### Your goal
In the caprock passage below, what name is given to the slight drop in pore pressure caused by the reservoir's expansion?

### Given passage
______________________________
Considering the caprock (Figure 9b), the pore pressure slightly dropped as a result of the caprock deformation induced by the expansion of the reservoir, displacing the Mohr’s circle to the right. The expansion of the reservoir caused an increase in the volumetric strain of the caprock, and since the caprock permeability was extremely low and fluid flow was negligible, the fluid within the pores of the caprock was accommodated in a larger volume, which resulted in a slight pressure drop [46]. This phenomenon is known as the reverse-water level fluctuation [47]. Additionally, the horizontal total stresses decreased in the caprock, leading to an increase in the size of the Mohr’s circle. As a result, caprock stability slightly decreased but not dramatically, since the strength of the caprock is not affected due to the inability of CO2 to penetrate into it at considered overpressures [25].
______________________________
### Extracted entries
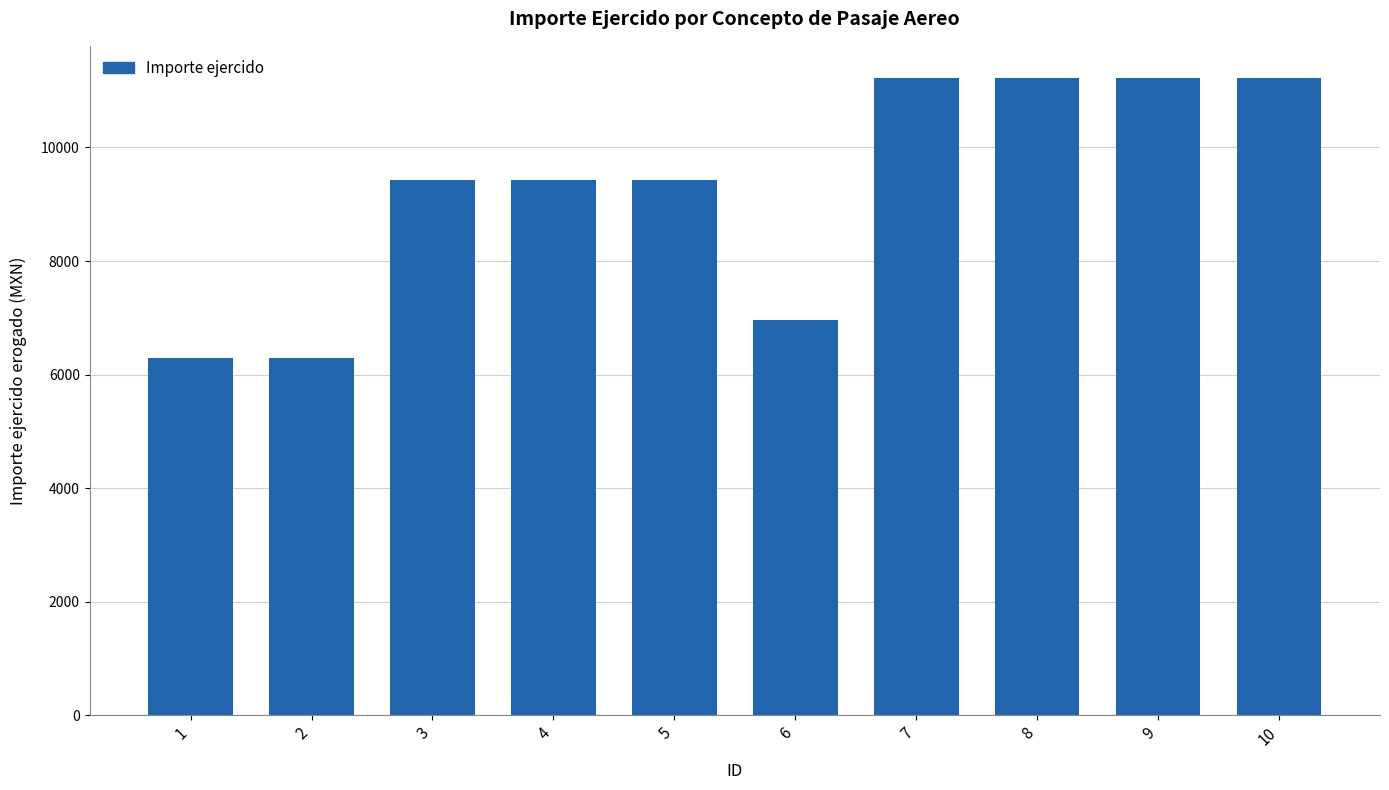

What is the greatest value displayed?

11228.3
______________________________
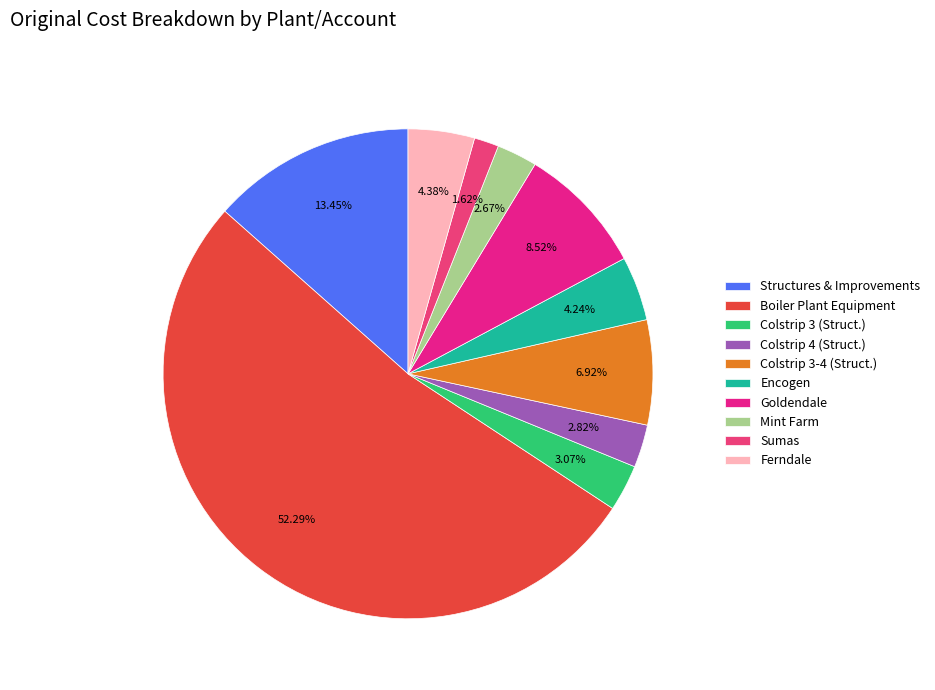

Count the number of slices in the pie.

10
______________________________
### Exercise solution
The reverse-water level fluctuation.